Former NTUC Income chief executive Tan Kin Lian also weighed in on the issue, noting that MediShield, the government’s existing general coverage plan for most Singaporeans, currently excludes pre-existing illness and congenital conditions, as well as applicants who suffer from chronic diseases.

He said alternative measures include the exclusion of coverage of pre-existing conditions for a waiting period of between one and two years, and provide full coverage thereafter, or simply the charging of a higher premium for applicants with pre-existing conditions.

Tan recommended, however, that MediShield be reviewed to provide coverage for applicants with these illnesses so that under its “integrated scheme” with private insurance providers, the latter will automatically provide the same coverage as well.

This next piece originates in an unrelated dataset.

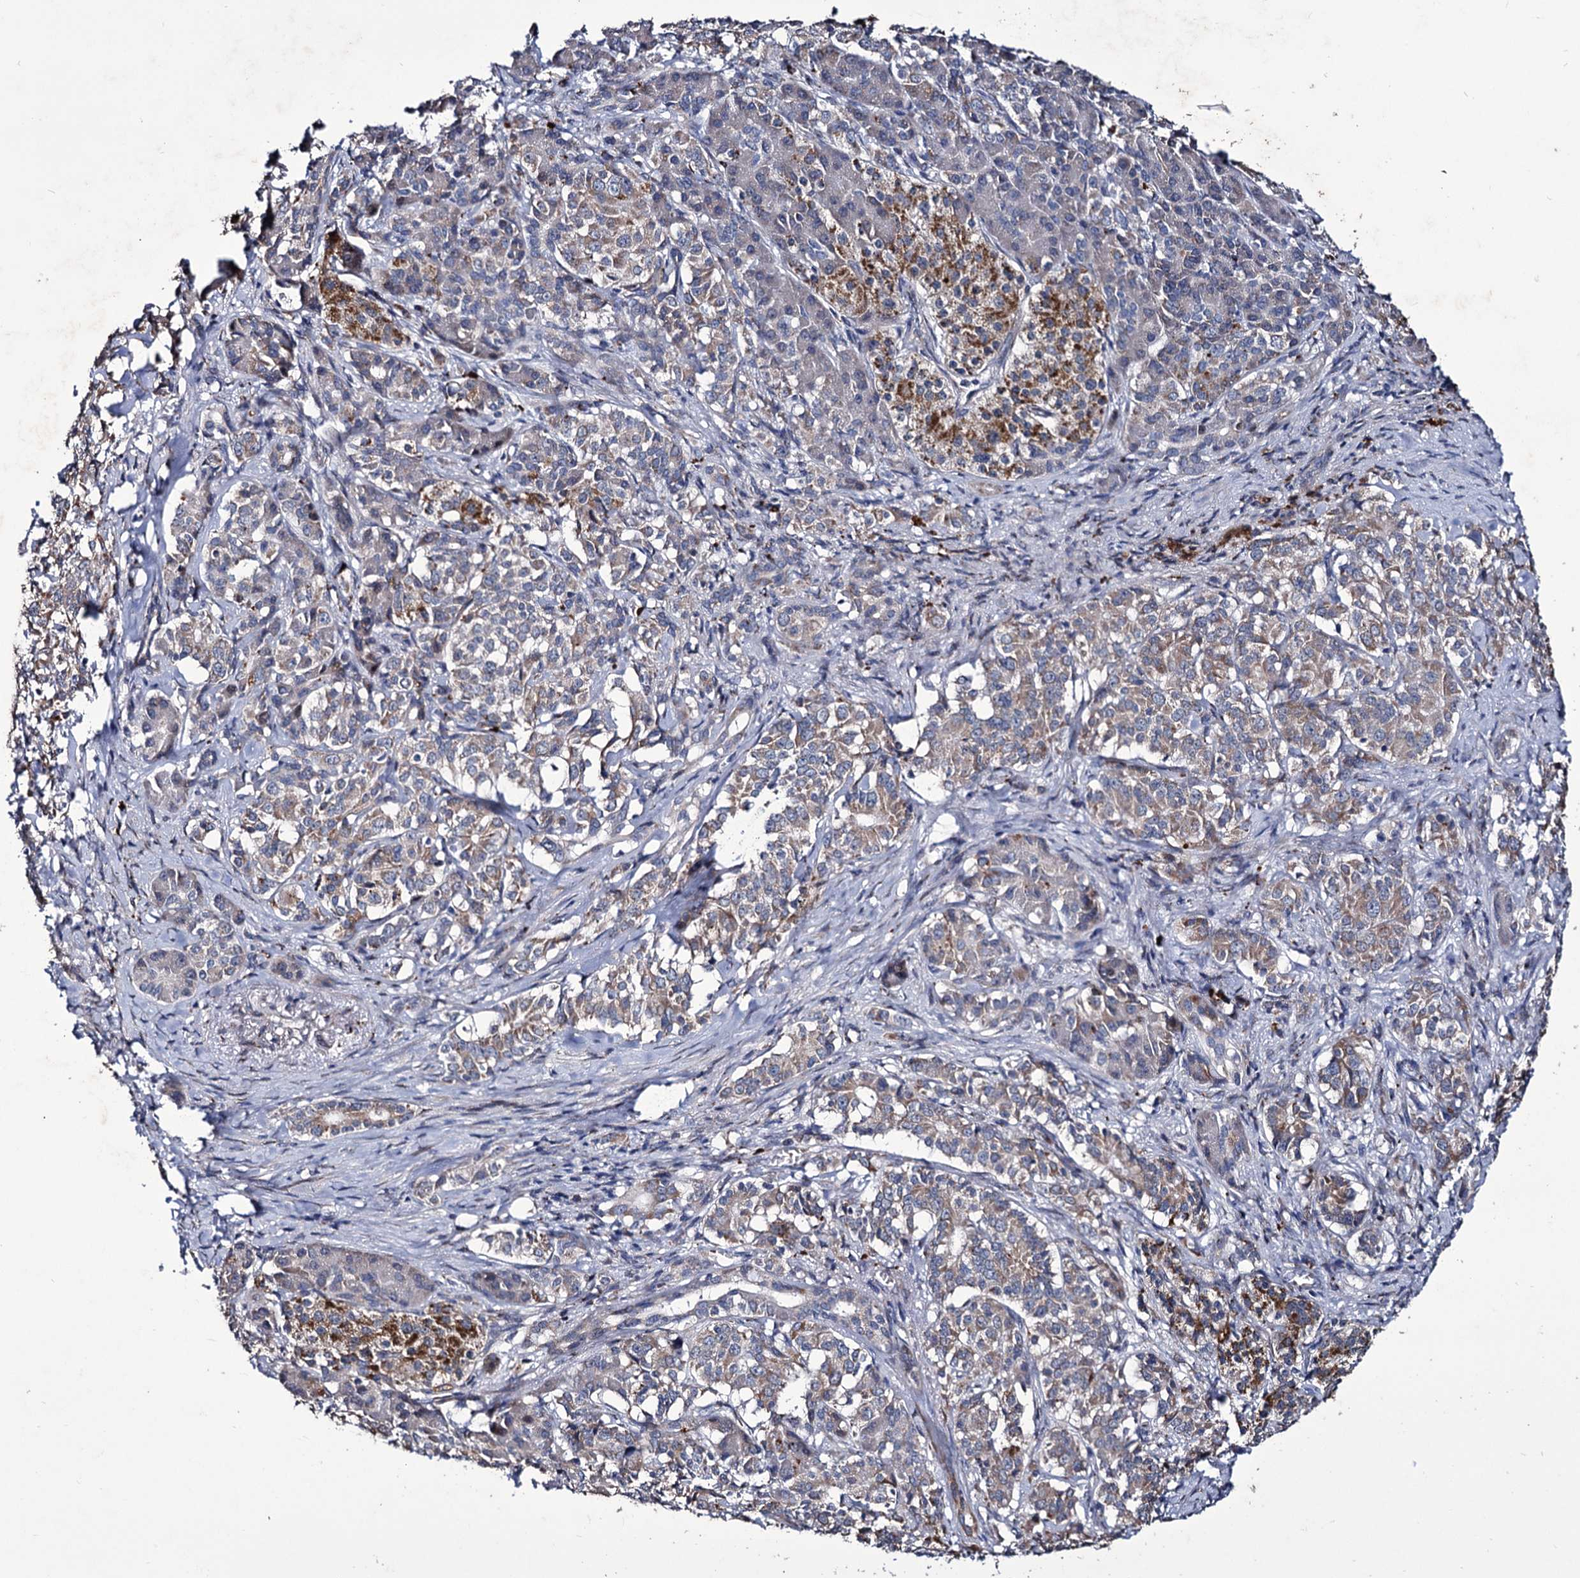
{"staining": {"intensity": "weak", "quantity": ">75%", "location": "cytoplasmic/membranous"}, "tissue": "pancreatic cancer", "cell_type": "Tumor cells", "image_type": "cancer", "snomed": [{"axis": "morphology", "description": "Adenocarcinoma, NOS"}, {"axis": "topography", "description": "Pancreas"}], "caption": "The micrograph reveals immunohistochemical staining of adenocarcinoma (pancreatic). There is weak cytoplasmic/membranous positivity is appreciated in approximately >75% of tumor cells.", "gene": "TUBGCP5", "patient": {"sex": "female", "age": 74}}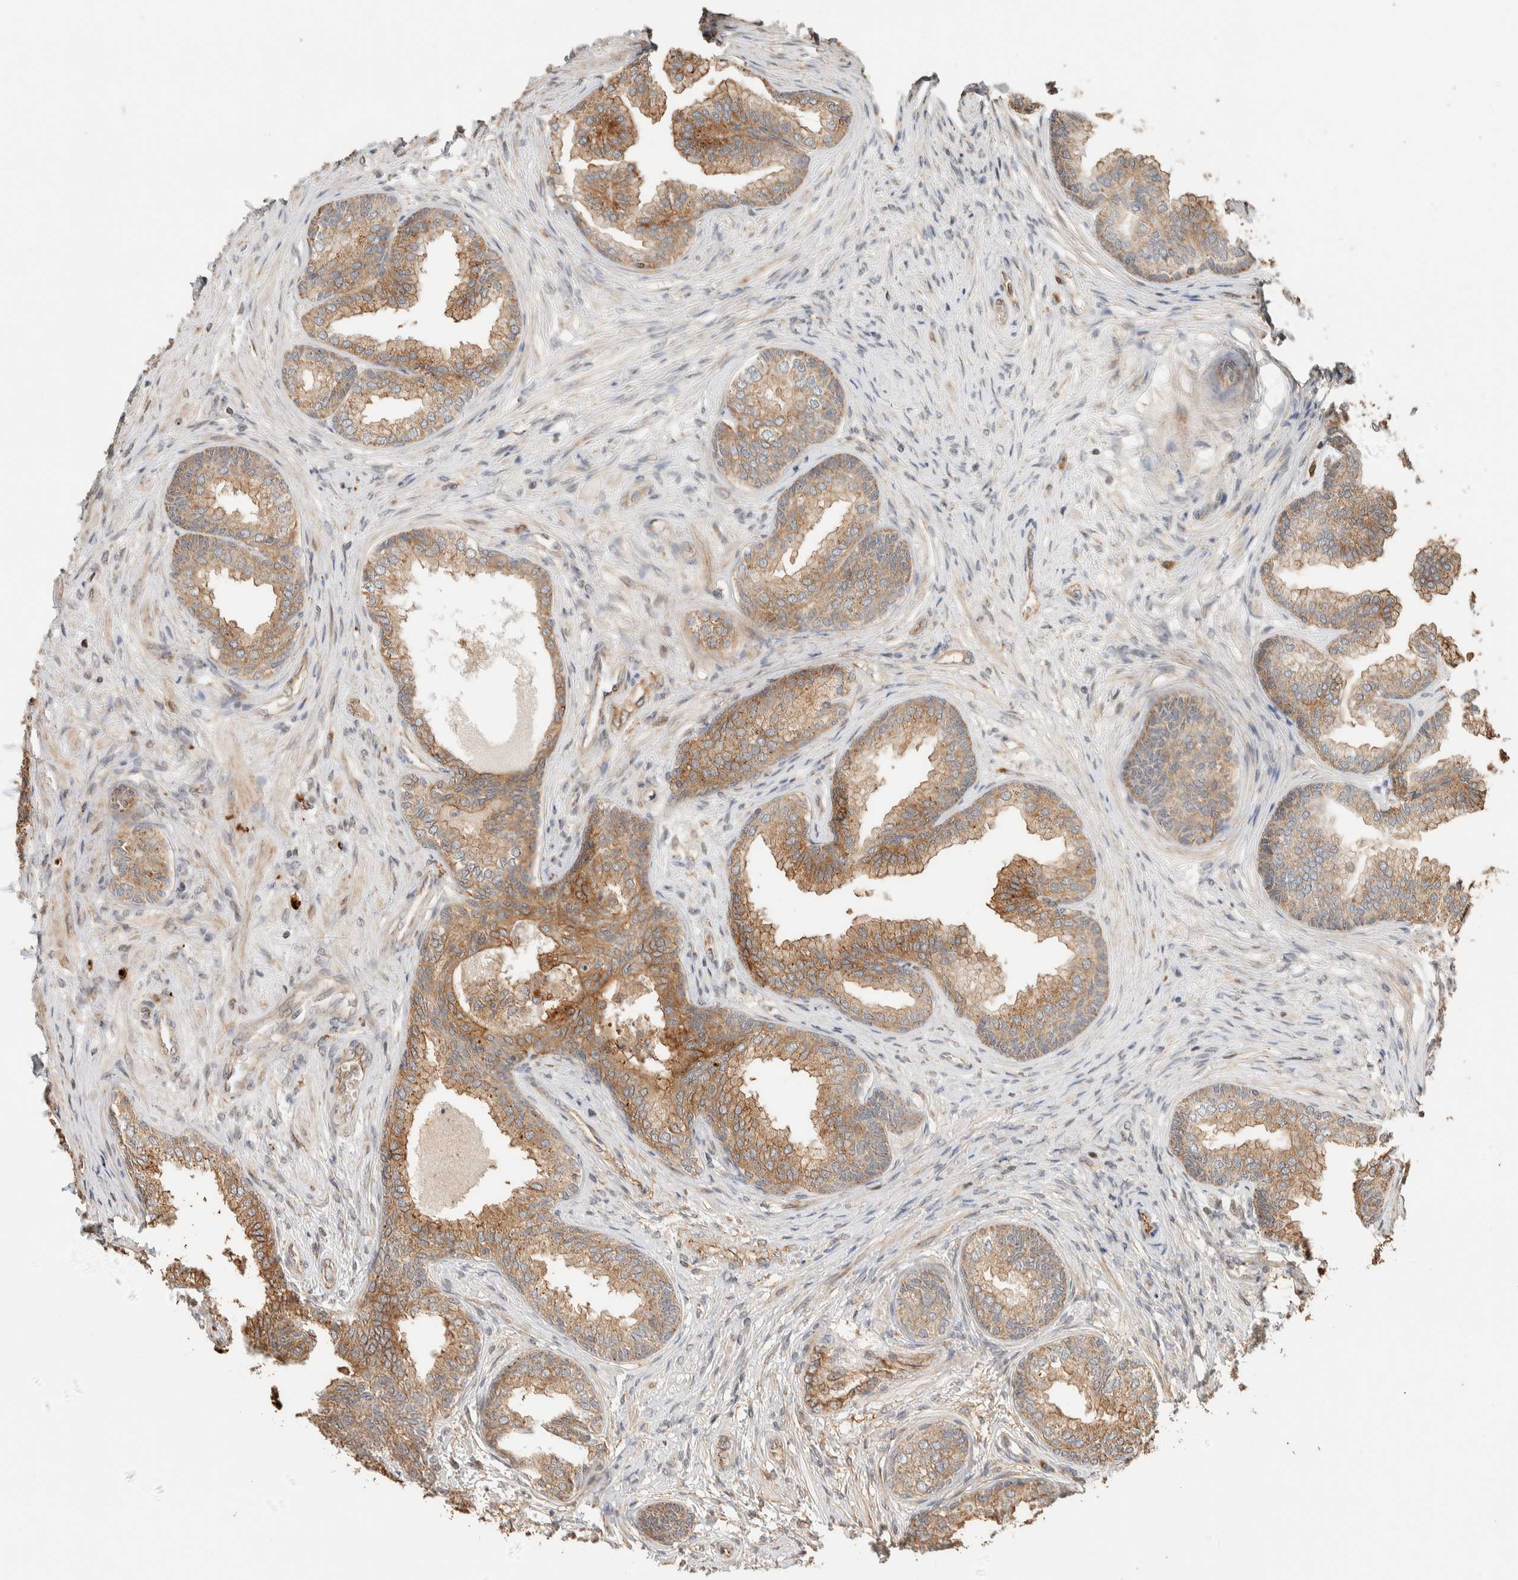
{"staining": {"intensity": "moderate", "quantity": ">75%", "location": "cytoplasmic/membranous"}, "tissue": "prostate", "cell_type": "Glandular cells", "image_type": "normal", "snomed": [{"axis": "morphology", "description": "Normal tissue, NOS"}, {"axis": "topography", "description": "Prostate"}], "caption": "This image shows IHC staining of unremarkable human prostate, with medium moderate cytoplasmic/membranous staining in about >75% of glandular cells.", "gene": "KIF9", "patient": {"sex": "male", "age": 76}}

“While the insurance scheme should be run on a viable basis, and appropriate risk management methods should be applied, the purpose should not be to maximise profits for the insurance company,” said Tan. “It should have its social purpose of providing cover to those who need it at an economic cost.”

Income gap is “socially unconscionable”

Turning to the wage gap, Koh spoke of economist Lim Chong Yah’s wage shock therapy as one of three existing ways to plug it, and that while he did not agree with Lim’s proposal, he agreed with the latter’s aim.

He said that the issue needed to be addressed “not through palliatives but by seeing what we can do to fundamentally alter the wages of the bottom 30 per cent of our people”.

Koh also opposed the view of economist Shandre Thangavelu, who was also at Thursday’s roundtable, that the income gap is “part of globalisation and technological change”.

The ambassador contended that Singapore’s practice of importing large numbers of cheap and unskilled labour depresses wages in its service and non-tradable sectors. He further noted that construction workers in Hong Kong are twice as productive as those in Singapore, and receive two-and-a-half times the income earned here.

His view echoed those expressed by IPS senior adjunct fellow Yeoh Lam Kheong and Lee Kuan Yew School of Public Policy dean Kishore Mahbubani earlier on Thursday, who both called for a refinement of the import of new citizens and PRs to target more skilled labour.

“There are many equity issues we need to look at in Singapore, although I agree that we have done many things right. We just need to improve on a tremendously successful story,” Koh concluded.

Should the existing MediShield and Medifund schemes be reviewed to accommodate the needs of chronically-ill and people with pre-existing medical conditions?

What might the government's concerns be in doing such a review?